--- What the task asks ---
Your task is to restate word for word the line containing "always@(posedge clk) begin" and each line that follows it in the listing, and only those.

———

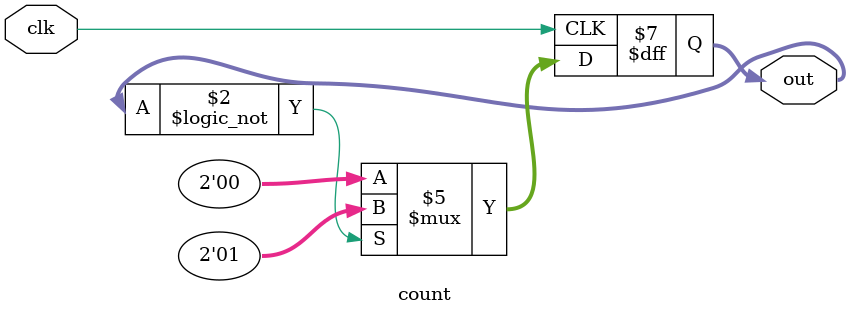
<source format=v>
module top_module(input d0, input d1, input clk, output reg out);
  wire [1:0] t;
  count c1(clk,t); 
  always@(posedge clk)begin  
    if(t == 2'b00) begin
      out = d0;
    end
    else if(t == 2'b01) begin
      out = d1;
    end
  end
endmodule


module count(input clk, output reg [1:0] out);
  initial begin
    out = 2'b00;
  end
  always@(posedge clk) begin
    if(out == 2'b00) begin
      out = 2'b01;
    end
    else begin
      out = 2'b00;
    end
  end
endmodule

</source>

———

--- Solution ---
  always@(posedge clk) begin
    if(out == 2'b00) begin
      out = 2'b01;
    end
    else begin
      out = 2'b00;
    end
  end
endmodule

</source>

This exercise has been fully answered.